Where a line of the records contains the word "documentation", show that line.

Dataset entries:
● ● ● ● ●

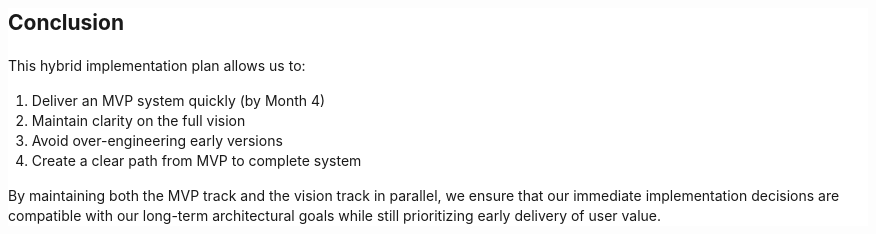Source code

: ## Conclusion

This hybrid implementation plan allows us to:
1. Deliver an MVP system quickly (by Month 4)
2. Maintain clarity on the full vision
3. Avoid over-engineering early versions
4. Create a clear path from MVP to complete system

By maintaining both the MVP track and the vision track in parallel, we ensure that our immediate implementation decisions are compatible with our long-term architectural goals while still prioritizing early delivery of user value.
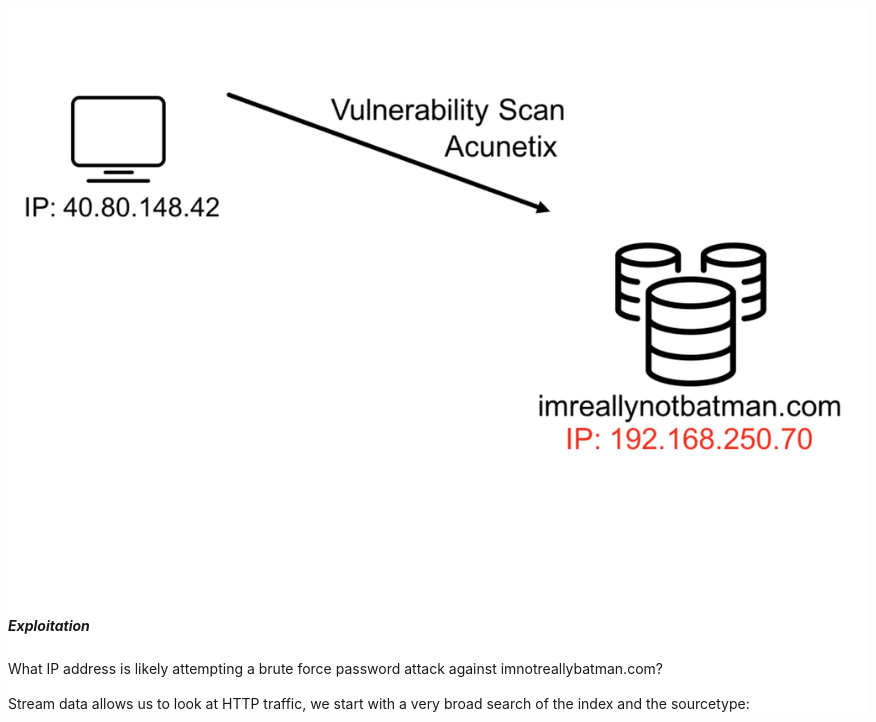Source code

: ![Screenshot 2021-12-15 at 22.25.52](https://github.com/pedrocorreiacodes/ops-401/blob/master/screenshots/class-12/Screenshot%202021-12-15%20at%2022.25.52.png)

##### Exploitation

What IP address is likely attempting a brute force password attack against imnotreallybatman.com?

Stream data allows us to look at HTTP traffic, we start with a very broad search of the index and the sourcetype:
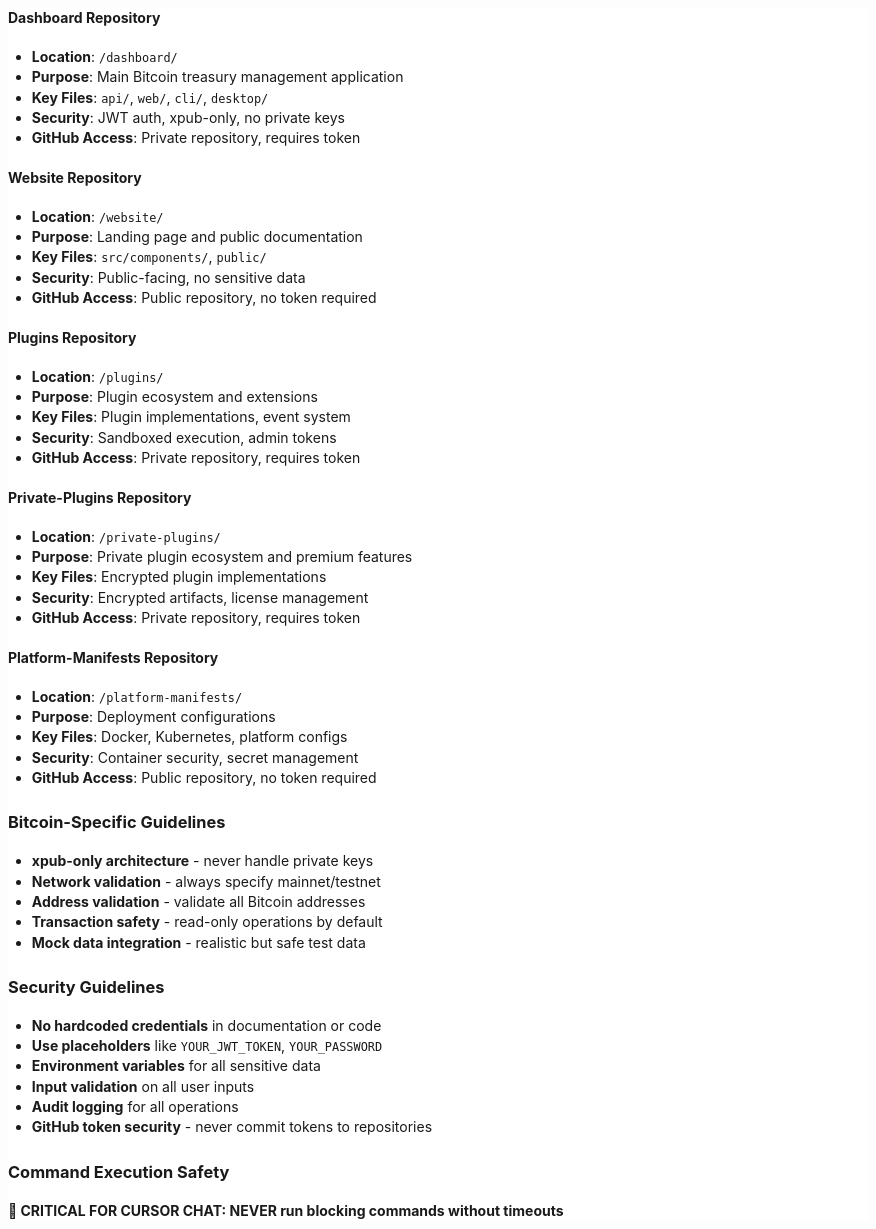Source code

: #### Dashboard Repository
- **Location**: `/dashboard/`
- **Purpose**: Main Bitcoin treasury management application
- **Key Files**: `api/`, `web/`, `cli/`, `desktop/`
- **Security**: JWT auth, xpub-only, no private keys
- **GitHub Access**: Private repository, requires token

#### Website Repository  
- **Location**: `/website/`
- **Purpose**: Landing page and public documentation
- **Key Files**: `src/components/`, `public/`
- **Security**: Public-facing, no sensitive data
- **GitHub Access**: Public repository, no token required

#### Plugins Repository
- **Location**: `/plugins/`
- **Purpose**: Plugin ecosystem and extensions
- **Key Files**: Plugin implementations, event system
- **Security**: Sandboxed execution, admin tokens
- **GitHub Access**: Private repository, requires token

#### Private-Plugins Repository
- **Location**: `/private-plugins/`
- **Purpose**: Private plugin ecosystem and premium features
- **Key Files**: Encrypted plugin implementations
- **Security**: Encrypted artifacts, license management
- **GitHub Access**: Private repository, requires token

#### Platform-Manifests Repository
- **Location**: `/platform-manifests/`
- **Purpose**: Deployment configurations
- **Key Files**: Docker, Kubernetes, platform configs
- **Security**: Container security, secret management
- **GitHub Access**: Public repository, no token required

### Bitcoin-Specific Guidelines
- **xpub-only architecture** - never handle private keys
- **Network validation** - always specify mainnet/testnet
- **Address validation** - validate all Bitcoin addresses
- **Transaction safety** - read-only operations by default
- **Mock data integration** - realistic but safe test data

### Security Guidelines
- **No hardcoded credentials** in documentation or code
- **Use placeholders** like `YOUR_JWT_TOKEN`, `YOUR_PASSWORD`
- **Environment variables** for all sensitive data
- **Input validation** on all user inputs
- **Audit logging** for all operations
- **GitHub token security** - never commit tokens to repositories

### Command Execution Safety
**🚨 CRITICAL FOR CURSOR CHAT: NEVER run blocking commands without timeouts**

● ● ● ● ●

* [RESULT BELOW]
- **Purpose**: Landing page and public documentation
- **No hardcoded credentials** in documentation or code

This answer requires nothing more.